A report released today by the Congressional Budget Office (CBO) said that corn-based ethanol added between a 0.5 and 0.8 percentage points of the 5.1 percent increase in food prices in 2008. (As measured by the consumer price index. The study used figures between April 2007 to April 2008.)
In other words, if you bought $100 worth of groceries, CBO says that ethanol added between 50 and 80 cents to the cost. Yes - a mere 50 to 80 cents.
So what was responsible for the other 4.3-4.6 percentage points - the other 84-90 percent of the increase?
CBO said other factors had a larger role in food prices - particularly higher energy costs (remember oil at $140 and gas at $4/gallon?).
Corn growers and ethanol companies had said all along that oil/energy had a much bigger impact on food prices than did corn ethanol. And that there was plenty of corn to go around.

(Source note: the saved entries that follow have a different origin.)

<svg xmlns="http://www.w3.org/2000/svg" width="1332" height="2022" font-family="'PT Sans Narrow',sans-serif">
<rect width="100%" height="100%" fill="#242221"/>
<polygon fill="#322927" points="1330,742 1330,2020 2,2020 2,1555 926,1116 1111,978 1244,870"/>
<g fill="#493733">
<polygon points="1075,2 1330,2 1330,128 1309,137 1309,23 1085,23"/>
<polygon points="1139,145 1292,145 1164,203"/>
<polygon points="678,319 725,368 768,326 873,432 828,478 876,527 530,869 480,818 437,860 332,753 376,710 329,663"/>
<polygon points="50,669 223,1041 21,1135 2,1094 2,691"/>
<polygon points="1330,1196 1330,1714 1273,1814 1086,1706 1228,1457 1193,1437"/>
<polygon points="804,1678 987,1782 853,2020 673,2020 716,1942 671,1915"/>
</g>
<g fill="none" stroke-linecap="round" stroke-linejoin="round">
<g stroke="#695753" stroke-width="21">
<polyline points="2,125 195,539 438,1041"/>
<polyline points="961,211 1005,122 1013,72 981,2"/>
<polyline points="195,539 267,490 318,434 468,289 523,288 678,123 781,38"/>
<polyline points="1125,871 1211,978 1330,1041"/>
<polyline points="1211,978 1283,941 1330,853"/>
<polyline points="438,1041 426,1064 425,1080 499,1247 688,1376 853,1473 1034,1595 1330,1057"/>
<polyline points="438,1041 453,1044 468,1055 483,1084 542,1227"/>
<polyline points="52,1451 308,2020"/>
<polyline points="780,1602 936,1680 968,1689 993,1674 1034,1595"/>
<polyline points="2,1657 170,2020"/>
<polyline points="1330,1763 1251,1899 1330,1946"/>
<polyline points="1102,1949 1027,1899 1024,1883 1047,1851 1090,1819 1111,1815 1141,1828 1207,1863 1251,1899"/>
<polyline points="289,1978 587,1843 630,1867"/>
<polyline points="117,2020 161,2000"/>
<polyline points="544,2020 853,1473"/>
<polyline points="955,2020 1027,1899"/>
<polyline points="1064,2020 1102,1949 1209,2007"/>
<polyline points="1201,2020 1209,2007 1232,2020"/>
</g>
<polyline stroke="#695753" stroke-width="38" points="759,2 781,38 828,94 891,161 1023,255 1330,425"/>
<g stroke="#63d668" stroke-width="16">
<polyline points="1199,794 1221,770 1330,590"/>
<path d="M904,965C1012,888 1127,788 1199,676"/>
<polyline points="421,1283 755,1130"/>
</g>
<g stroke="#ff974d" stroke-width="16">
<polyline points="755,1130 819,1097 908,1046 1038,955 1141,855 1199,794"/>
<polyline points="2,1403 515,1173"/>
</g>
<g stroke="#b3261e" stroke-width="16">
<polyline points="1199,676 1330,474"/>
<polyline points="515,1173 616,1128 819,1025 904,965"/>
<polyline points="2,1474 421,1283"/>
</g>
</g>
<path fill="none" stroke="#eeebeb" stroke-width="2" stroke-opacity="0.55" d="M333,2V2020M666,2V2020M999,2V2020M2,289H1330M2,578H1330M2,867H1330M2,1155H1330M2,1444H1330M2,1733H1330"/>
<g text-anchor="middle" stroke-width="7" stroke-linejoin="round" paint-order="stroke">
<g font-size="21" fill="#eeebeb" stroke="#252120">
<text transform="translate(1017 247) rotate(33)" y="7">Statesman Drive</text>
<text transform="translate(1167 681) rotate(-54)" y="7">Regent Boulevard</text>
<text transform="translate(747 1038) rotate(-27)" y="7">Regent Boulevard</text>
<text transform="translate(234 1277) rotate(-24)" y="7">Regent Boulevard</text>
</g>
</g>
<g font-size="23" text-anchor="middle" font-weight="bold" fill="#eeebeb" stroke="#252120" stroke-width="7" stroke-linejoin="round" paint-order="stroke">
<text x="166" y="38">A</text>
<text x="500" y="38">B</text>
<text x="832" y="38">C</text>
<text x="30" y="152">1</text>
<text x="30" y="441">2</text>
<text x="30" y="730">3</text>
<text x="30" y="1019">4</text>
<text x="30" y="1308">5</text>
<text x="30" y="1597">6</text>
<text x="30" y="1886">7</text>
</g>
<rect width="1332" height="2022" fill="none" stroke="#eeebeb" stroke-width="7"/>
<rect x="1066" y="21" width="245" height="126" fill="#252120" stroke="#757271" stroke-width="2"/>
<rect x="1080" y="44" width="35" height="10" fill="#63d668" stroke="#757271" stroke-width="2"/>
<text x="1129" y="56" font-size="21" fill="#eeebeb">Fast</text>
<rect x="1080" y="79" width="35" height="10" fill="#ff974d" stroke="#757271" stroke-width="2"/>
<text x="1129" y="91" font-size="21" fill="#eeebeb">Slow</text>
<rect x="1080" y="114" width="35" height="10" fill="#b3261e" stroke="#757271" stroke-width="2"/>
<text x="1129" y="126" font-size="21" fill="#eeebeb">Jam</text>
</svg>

The Grocery Manufacturers Association - the Grocery Gang - however, blamed corn and ethanol behind price hikes - at the same time most of its members were raking in outstanding profits.
Here's a comment from DTN's Chris Clayton (from his blog): I'm shocked that this wasn't on the front of the New York Times today. And I'm waiting for the Grocery Manufacturers Association to issue a news release saying "Our bad."
CBO also provided a bit of info on the environmental impact of ethanol - citing Argonne National Laboratory that the production, distribution and consumption of ethanol creates about 20 percent fewer greenhouse gas emissions than the equivalent processes for gasoline. That means a reduction of about 14 million metric tons of carbon dioxide and equivalent gases in 2008.
As Clayton concluded: In other words, the CBO basically stated in its report Wednesday that the impact of ethanol on food prices has been over-inflated by critics using ethanol is better for the environment than gasoline.